Ganz nüchtern wirkt er in Wien aber nicht. Von Anfang an drückt die Band aufs Tempo. Da ist sofort so viel Spannung in der Musik, so ein deutliches Wollen, das gleich beim Intro mit dem großartigen „Delivery“ Lust auf Hüpfen und Toben macht. Ganz im Gegensatz dazu steht aber das Erscheinungsbild von Doherty: Ohne Körperspannung steht er da, wirkt wie ein Betrunkener, dem alles egal ist. Gut, das kann antrainiertes Bühnengehabe sein, Posen, die dem 34-Jährigen in Dutzenden Jahren von auf Drogen gespielten Shows in Fleisch und Blut übergegangen sind.

Und irgendwie passt die nonchalante „Ich pfeif auf alles“-Haltung auch zum Sound, der roh und schroff durch die Boxen kommt. Schade nur, dass die Band-Mitglieder vor lauter Vorwärtsdrang vergessen, aufeinander zu hören.

Denn das schmälert im Gasometer, was die Babyshambles auf Platte ausgezeichnet hat: Eine große Bandbreite von Stimmungen und Rhythmen, die von Reggae bis Polka, von Grunge-Rock bis zu infernalischen Metal-Tönen reicht, von zarten Gitarren-Passagen bis zu melancholischen Keyboards. All das immer gepaart mit einfallsreichen Melodien und poetischen Texten, in denen Doherty seine Seele blank legt.

Anfangstage der Rockmusik

Durch die unpräzise Interpretation aber ist der intime, bewegende Charme von Alben wie „Sequel To The Prequel“ und „Shotter’s Nation“ im Gasometer wie weggeblasen.
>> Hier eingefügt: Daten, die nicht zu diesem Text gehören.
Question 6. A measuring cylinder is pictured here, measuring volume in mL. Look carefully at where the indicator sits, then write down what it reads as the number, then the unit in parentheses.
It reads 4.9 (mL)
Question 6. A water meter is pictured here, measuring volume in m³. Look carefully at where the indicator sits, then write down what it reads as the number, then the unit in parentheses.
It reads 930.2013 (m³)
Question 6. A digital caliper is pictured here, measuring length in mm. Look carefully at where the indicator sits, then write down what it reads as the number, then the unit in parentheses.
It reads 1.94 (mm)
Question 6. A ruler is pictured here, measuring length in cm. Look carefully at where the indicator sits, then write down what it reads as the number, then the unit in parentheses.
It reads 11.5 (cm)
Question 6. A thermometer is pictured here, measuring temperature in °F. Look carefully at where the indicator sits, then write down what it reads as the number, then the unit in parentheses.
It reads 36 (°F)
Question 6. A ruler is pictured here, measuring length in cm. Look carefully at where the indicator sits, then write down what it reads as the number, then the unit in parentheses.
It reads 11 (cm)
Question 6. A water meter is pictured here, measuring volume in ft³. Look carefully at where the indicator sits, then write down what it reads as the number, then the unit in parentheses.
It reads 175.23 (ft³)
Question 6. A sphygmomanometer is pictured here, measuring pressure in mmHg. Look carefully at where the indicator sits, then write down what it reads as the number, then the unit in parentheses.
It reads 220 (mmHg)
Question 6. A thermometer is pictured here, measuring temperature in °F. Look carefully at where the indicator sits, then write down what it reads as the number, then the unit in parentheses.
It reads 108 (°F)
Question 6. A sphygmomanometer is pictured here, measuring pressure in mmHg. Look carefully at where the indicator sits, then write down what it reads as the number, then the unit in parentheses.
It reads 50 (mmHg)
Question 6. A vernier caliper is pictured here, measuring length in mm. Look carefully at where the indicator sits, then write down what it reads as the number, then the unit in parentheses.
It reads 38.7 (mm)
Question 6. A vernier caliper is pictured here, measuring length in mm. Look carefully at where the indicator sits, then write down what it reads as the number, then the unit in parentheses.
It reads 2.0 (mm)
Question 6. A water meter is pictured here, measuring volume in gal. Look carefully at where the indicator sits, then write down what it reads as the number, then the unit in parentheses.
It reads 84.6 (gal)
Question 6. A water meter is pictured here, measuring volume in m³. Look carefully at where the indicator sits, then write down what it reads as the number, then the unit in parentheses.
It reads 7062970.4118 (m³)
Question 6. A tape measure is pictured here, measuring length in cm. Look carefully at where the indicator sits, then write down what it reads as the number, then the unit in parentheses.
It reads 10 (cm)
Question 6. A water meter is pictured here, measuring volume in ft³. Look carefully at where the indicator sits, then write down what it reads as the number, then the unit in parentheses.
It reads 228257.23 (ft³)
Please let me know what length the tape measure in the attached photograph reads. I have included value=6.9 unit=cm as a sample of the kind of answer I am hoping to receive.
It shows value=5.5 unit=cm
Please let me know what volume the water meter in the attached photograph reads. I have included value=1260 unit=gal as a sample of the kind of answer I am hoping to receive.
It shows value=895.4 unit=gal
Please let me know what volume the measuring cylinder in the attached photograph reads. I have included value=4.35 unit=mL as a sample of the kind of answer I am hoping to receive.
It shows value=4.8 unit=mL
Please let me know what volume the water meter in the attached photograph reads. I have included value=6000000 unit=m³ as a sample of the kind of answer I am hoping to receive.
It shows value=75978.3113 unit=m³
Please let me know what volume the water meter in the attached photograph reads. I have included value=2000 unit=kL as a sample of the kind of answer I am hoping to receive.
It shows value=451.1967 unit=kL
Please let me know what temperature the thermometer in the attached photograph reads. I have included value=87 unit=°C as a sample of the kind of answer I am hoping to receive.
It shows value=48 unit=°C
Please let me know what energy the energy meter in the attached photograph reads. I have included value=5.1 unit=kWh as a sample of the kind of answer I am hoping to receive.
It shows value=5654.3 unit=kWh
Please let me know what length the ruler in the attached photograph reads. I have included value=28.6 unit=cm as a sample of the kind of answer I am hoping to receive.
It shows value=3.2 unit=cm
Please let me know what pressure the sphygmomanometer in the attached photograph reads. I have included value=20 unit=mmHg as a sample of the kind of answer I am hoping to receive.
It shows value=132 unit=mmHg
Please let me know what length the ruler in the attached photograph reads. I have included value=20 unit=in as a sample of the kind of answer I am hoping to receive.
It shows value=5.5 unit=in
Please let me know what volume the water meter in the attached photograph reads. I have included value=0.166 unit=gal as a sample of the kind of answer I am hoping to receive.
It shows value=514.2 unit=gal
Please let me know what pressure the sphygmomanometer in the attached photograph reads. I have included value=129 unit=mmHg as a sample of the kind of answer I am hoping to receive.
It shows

Der wird live durch eine rotzige Rock-Attitüde ersetzt, ein „Wie es kommt, so kommt’s“, das in der Zeit von exakt durchorganisierten Shows wie ein Monolith aus den Anfangstagen der Rockmusik wirkt. Aus Zeiten, als das noch kein Business war, sondern ein lustvoll anarchistisches, unvorhersehbares Drauflos.

Doherty neckt minutenlang einen seiner Roadies, holt sich Freunde auf die Bühne und spielt nach den furiosen Zugaben mit „Albion“ und „Fuck Forever“ noch ein kurzes improvisiertes Keyboard-Solo.

Eine Schreck-Viertelstunde gibt es, als Doherty einen Becher auf die Stirn geschossen bekommt, danach (nach nur 45 Minuten) abgeht und eine gefühlte Ewigkeit nicht wieder kommt. Nach anfänglichem Jubel und Zugabe-Geschrei gibt es bald Pfiffe. Jeder denkt, das ist ein Abbruch. Aber die Babyshambles kommen doch wieder und legen in der Energie bei den fünf Zugabe-Songs noch einen Gang zu.

So macht das Konzert trotzdem Spaß. Denn obwohl die Babyshambles in Wien – wenn man die Augen schließt und sich nur auf die Musik konzentriert – wie eine schlecht eingespielte Schülerband bei der Probe klingen, hat es trotzdem Charakter, Flair und Feuer.